Tuesday, July 28, 2015

Finding Home

Home has always been an elusive word for me. We moved so often when I was young that I can‟t remember all the places. I went to more than 14 schools in different states before I graduated from High School.

Our addicted family was full of dysfunction.  My parents'  rage made it hard for them to keep jobs. With daily name-calling, inability to take criticism, and feeling "better than‟ others, my parents'  fighting would escalate and we would eventually leave town to start new someplace else.  But the trouble always followed us.

I left home at 18 to go to college.  How I even had the ambition to do that I'll never know.  They didn't even get off the couch to say goodbye to me when I left.  In spite of my family (not because of their support, which was non-existent) I became successful.  I was driven by a need to survive, and I was addicted to excitement.

I pushed myself at a relentless pace to create a secure place for myself that I never felt in childhood.  I continually moved apartments and houses recreating my family drama in my relationships.  I didn't fit in.  I never felt good enough.  I lived my life from the view point of a victim and confused love with pity,  picking people I could take care of and control.  I judged myself without mercy.  I complained continually to friends and was easily brought to anger.  People in my life would often disappear.  I wore them out.
The excitement of a big city wasn't enough anymore;  I was divorced, alone, and still looking for my “home”.  It was only inevitable that I became my father in the workplace.
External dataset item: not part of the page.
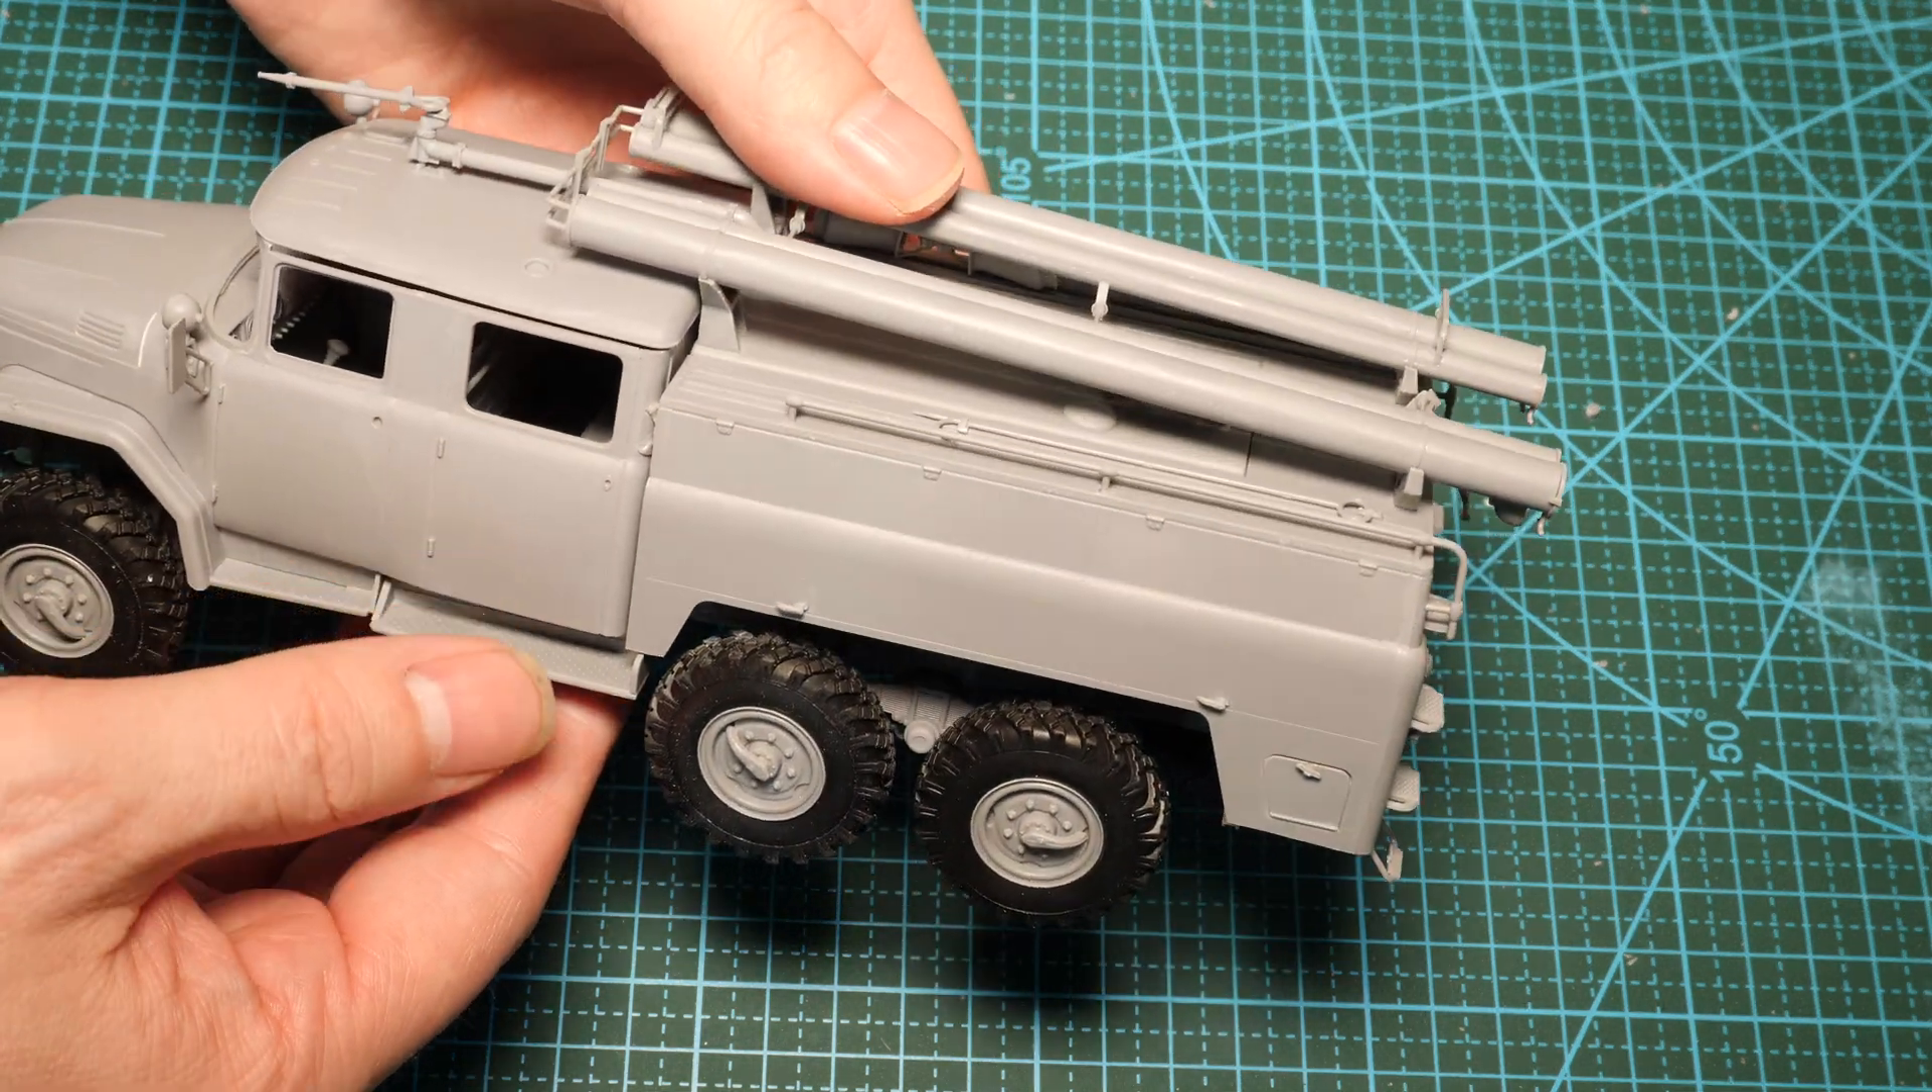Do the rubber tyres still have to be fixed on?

Everyone was dumber than me. I couldn't accept reviews of my work, and I felt superior and angry when others received accolades and I didn't.  I quit or was fired from several positions.

Ultimately, my journeys came full circle, and I found myself back in the small town where I started my independent life.  How did this happen?  I thought that coming home would be different.  I thought that I would be a star in this small community. I,however, found the attitudes that were acceptable in a big city were offputting and cocky for a small town.  I struggled to fit in.  Again.

It was after the second failed job and another bottom that I found ACA.  Coming to that first meeting,  I was down on my knees begging for something to end the pain of the last 30 years of my life.  As we went around the circle I heard people talking,  but it could have been my voice. We shared similar yet different childhoods.  We all related to the Laundry List.

I'm finally learning that my anger has come from years of unmet needs and was an easy, familiar function.  I'm learning how to free myself from shame and blame.  My actual parent is my Higher Power.

“Home is not where you live, but where they understand you.”

It took 14 states and more than 20 houses but finally, with ACA, I have found my home. I work the Steps, I work the program, and I won‟t run away from this one.